→ **Your task**
Reproduce every record exactly.
╭─ Extracted material
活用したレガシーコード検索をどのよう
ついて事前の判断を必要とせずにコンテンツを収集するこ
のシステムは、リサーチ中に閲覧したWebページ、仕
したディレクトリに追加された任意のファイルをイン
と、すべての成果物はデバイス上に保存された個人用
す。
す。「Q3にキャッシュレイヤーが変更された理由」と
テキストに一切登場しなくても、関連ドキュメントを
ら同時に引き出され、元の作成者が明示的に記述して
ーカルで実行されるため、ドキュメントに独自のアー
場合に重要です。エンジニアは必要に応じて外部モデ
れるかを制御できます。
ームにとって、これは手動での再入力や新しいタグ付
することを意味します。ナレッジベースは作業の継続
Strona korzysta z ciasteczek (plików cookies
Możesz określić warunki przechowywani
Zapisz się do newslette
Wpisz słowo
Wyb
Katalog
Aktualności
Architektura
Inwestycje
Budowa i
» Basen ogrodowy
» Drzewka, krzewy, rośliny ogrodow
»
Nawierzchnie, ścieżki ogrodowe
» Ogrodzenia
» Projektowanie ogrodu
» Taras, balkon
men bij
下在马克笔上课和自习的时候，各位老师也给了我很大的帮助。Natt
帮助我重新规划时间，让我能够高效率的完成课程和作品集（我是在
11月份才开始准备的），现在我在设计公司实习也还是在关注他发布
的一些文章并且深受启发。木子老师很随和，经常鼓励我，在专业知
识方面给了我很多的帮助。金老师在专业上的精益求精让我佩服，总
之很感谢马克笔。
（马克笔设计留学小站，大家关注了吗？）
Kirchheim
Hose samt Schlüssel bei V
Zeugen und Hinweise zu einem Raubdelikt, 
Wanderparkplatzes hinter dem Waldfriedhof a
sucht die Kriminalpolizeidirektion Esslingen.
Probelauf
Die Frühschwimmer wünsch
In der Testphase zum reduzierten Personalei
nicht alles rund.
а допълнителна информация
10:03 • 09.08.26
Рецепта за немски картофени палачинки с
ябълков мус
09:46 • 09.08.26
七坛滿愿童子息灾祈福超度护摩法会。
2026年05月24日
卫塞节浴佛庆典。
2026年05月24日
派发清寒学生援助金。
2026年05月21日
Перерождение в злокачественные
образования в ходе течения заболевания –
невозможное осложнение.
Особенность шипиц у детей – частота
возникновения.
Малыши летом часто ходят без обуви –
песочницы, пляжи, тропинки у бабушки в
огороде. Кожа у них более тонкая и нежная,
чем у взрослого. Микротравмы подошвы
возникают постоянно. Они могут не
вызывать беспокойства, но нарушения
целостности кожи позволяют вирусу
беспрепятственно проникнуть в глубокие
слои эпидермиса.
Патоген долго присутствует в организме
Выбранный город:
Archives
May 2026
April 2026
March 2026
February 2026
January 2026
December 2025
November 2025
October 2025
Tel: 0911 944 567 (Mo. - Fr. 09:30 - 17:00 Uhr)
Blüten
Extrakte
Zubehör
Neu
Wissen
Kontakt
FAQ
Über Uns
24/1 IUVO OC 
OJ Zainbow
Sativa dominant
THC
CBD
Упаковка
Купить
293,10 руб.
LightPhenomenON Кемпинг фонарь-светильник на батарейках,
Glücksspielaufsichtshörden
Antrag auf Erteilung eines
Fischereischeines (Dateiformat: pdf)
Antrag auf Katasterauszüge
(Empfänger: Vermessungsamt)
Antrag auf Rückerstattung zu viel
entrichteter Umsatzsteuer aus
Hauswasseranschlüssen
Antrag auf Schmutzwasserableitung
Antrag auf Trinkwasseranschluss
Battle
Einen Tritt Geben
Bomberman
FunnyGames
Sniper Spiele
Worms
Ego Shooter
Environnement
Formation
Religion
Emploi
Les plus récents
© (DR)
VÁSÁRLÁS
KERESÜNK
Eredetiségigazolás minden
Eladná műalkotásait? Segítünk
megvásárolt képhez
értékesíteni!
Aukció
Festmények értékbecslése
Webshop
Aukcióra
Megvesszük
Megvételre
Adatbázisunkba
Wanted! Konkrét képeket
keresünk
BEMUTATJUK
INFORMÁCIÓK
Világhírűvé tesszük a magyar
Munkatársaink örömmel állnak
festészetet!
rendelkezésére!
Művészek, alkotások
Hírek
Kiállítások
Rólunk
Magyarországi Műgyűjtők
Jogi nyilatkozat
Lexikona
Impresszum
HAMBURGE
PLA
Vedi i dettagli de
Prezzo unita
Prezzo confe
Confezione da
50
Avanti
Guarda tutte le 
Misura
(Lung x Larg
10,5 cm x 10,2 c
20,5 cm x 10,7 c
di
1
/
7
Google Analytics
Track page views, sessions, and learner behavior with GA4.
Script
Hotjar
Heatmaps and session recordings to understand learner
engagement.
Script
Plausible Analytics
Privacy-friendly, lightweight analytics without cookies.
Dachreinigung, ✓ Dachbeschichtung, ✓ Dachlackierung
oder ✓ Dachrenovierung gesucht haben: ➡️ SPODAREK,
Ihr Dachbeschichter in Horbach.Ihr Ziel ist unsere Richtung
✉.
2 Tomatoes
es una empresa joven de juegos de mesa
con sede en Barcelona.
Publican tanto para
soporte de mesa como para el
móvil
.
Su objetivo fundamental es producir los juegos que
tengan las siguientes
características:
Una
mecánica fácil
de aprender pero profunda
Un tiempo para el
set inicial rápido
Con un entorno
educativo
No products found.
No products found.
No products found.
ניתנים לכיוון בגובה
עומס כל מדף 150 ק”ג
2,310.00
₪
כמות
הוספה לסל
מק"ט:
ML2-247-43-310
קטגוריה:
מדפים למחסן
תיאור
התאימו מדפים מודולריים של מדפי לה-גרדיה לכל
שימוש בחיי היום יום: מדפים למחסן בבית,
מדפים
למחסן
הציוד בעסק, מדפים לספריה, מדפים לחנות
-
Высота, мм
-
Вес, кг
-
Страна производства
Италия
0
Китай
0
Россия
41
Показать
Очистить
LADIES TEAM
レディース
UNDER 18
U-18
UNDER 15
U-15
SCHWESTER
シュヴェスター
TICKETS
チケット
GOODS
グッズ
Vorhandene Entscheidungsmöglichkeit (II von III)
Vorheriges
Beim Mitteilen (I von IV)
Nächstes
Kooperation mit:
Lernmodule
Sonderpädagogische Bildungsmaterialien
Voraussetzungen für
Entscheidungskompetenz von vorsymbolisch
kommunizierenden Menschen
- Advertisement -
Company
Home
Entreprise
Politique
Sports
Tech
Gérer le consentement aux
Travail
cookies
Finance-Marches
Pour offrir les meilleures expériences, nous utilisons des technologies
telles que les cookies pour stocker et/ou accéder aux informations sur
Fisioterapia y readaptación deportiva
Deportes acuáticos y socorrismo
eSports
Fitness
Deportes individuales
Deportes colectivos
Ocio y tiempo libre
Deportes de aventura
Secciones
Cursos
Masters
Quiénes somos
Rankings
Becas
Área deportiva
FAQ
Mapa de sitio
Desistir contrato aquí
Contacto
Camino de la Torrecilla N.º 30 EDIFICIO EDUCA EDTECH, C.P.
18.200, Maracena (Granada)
╰─
→ **Answer to this exercise**
活用したレガシーコード検索をどのよう
ついて事前の判断を必要とせずにコンテンツを収集するこ
のシステムは、リサーチ中に閲覧したWebページ、仕
したディレクトリに追加された任意のファイルをイン
と、すべての成果物はデバイス上に保存された個人用
す。
す。「Q3にキャッシュレイヤーが変更された理由」と
テキストに一切登場しなくても、関連ドキュメントを
ら同時に引き出され、元の作成者が明示的に記述して
ーカルで実行されるため、ドキュメントに独自のアー
場合に重要です。エンジニアは必要に応じて外部モデ
れるかを制御できます。
ームにとって、これは手動での再入力や新しいタグ付
することを意味します。ナレッジベースは作業の継続
Strona korzysta z ciasteczek (plików cookies
Możesz określić warunki przechowywani
Zapisz się do newslette
Wpisz słowo
Wyb
Katalog
Aktualności
Architektura
Inwestycje
Budowa i
» Basen ogrodowy
» Drzewka, krzewy, rośliny ogrodow
»
Nawierzchnie, ścieżki ogrodowe
» Ogrodzenia
» Projektowanie ogrodu
» Taras, balkon
men bij
下在马克笔上课和自习的时候，各位老师也给了我很大的帮助。Natt
帮助我重新规划时间，让我能够高效率的完成课程和作品集（我是在
11月份才开始准备的），现在我在设计公司实习也还是在关注他发布
的一些文章并且深受启发。木子老师很随和，经常鼓励我，在专业知
识方面给了我很多的帮助。金老师在专业上的精益求精让我佩服，总
之很感谢马克笔。
（马克笔设计留学小站，大家关注了吗？）
Kirchheim
Hose samt Schlüssel bei V
Zeugen und Hinweise zu einem Raubdelikt, 
Wanderparkplatzes hinter dem Waldfriedhof a
sucht die Kriminalpolizeidirektion Esslingen.
Probelauf
Die Frühschwimmer wünsch
In der Testphase zum reduzierten Personalei
nicht alles rund.
а допълнителна информация
10:03 • 09.08.26
Рецепта за немски картофени палачинки с
ябълков мус
09:46 • 09.08.26
七坛滿愿童子息灾祈福超度护摩法会。
2026年05月24日
卫塞节浴佛庆典。
2026年05月24日
派发清寒学生援助金。
2026年05月21日
Перерождение в злокачественные
образования в ходе течения заболевания –
невозможное осложнение.
Особенность шипиц у детей – частота
возникновения.
Малыши летом часто ходят без обуви –
песочницы, пляжи, тропинки у бабушки в
огороде. Кожа у них более тонкая и нежная,
чем у взрослого. Микротравмы подошвы
возникают постоянно. Они могут не
вызывать беспокойства, но нарушения
целостности кожи позволяют вирусу
беспрепятственно проникнуть в глубокие
слои эпидермиса.
Патоген долго присутствует в организме
Выбранный город:
Archives
May 2026
April 2026
March 2026
February 2026
January 2026
December 2025
November 2025
October 2025
Tel: 0911 944 567 (Mo. - Fr. 09:30 - 17:00 Uhr)
Blüten
Extrakte
Zubehör
Neu
Wissen
Kontakt
FAQ
Über Uns
24/1 IUVO OC 
OJ Zainbow
Sativa dominant
THC
CBD
Упаковка
Купить
293,10 руб.
LightPhenomenON Кемпинг фонарь-светильник на батарейках,
Glücksspielaufsichtshörden
Antrag auf Erteilung eines
Fischereischeines (Dateiformat: pdf)
Antrag auf Katasterauszüge
(Empfänger: Vermessungsamt)
Antrag auf Rückerstattung zu viel
entrichteter Umsatzsteuer aus
Hauswasseranschlüssen
Antrag auf Schmutzwasserableitung
Antrag auf Trinkwasseranschluss
Battle
Einen Tritt Geben
Bomberman
FunnyGames
Sniper Spiele
Worms
Ego Shooter
Environnement
Formation
Religion
Emploi
Les plus récents
© (DR)
VÁSÁRLÁS
KERESÜNK
Eredetiségigazolás minden
Eladná műalkotásait? Segítünk
megvásárolt képhez
értékesíteni!
Aukció
Festmények értékbecslése
Webshop
Aukcióra
Megvesszük
Megvételre
Adatbázisunkba
Wanted! Konkrét képeket
keresünk
BEMUTATJUK
INFORMÁCIÓK
Világhírűvé tesszük a magyar
Munkatársaink örömmel állnak
festészetet!
rendelkezésére!
Művészek, alkotások
Hírek
Kiállítások
Rólunk
Magyarországi Műgyűjtők
Jogi nyilatkozat
Lexikona
Impresszum
HAMBURGE
PLA
Vedi i dettagli de
Prezzo unita
Prezzo confe
Confezione da
50
Avanti
Guarda tutte le 
Misura
(Lung x Larg
10,5 cm x 10,2 c
20,5 cm x 10,7 c
di
1
/
7
Google Analytics
Track page views, sessions, and learner behavior with GA4.
Script
Hotjar
Heatmaps and session recordings to understand learner
engagement.
Script
Plausible Analytics
Privacy-friendly, lightweight analytics without cookies.
Dachreinigung, ✓ Dachbeschichtung, ✓ Dachlackierung
oder ✓ Dachrenovierung gesucht haben: ➡️ SPODAREK,
Ihr Dachbeschichter in Horbach.Ihr Ziel ist unsere Richtung
✉.
2 Tomatoes
es una empresa joven de juegos de mesa
con sede en Barcelona.
Publican tanto para
soporte de mesa como para el
móvil
.
Su objetivo fundamental es producir los juegos que
tengan las siguientes
características:
Una
mecánica fácil
de aprender pero profunda
Un tiempo para el
set inicial rápido
Con un entorno
educativo
No products found.
No products found.
No products found.
ניתנים לכיוון בגובה
עומס כל מדף 150 ק”ג
2,310.00
₪
כמות
הוספה לסל
מק"ט:
ML2-247-43-310
קטגוריה:
מדפים למחסן
תיאור
התאימו מדפים מודולריים של מדפי לה-גרדיה לכל
שימוש בחיי היום יום: מדפים למחסן בבית,
מדפים
למחסן
הציוד בעסק, מדפים לספריה, מדפים לחנות
-
Высота, мм
-
Вес, кг
-
Страна производства
Италия
0
Китай
0
Россия
41
Показать
Очистить
LADIES TEAM
レディース
UNDER 18
U-18
UNDER 15
U-15
SCHWESTER
シュヴェスター
TICKETS
チケット
GOODS
グッズ
Vorhandene Entscheidungsmöglichkeit (II von III)
Vorheriges
Beim Mitteilen (I von IV)
Nächstes
Kooperation mit:
Lernmodule
Sonderpädagogische Bildungsmaterialien
Voraussetzungen für
Entscheidungskompetenz von vorsymbolisch
kommunizierenden Menschen
- Advertisement -
Company
Home
Entreprise
Politique
Sports
Tech
Gérer le consentement aux
Travail
cookies
Finance-Marches
Pour offrir les meilleures expériences, nous utilisons des technologies
telles que les cookies pour stocker et/ou accéder aux informations sur
Fisioterapia y readaptación deportiva
Deportes acuáticos y socorrismo
eSports
Fitness
Deportes individuales
Deportes colectivos
Ocio y tiempo libre
Deportes de aventura
Secciones
Cursos
Masters
Quiénes somos
Rankings
Becas
Área deportiva
FAQ
Mapa de sitio
Desistir contrato aquí
Contacto
Camino de la Torrecilla N.º 30 EDIFICIO EDUCA EDTECH, C.P.
18.200, Maracena (Granada)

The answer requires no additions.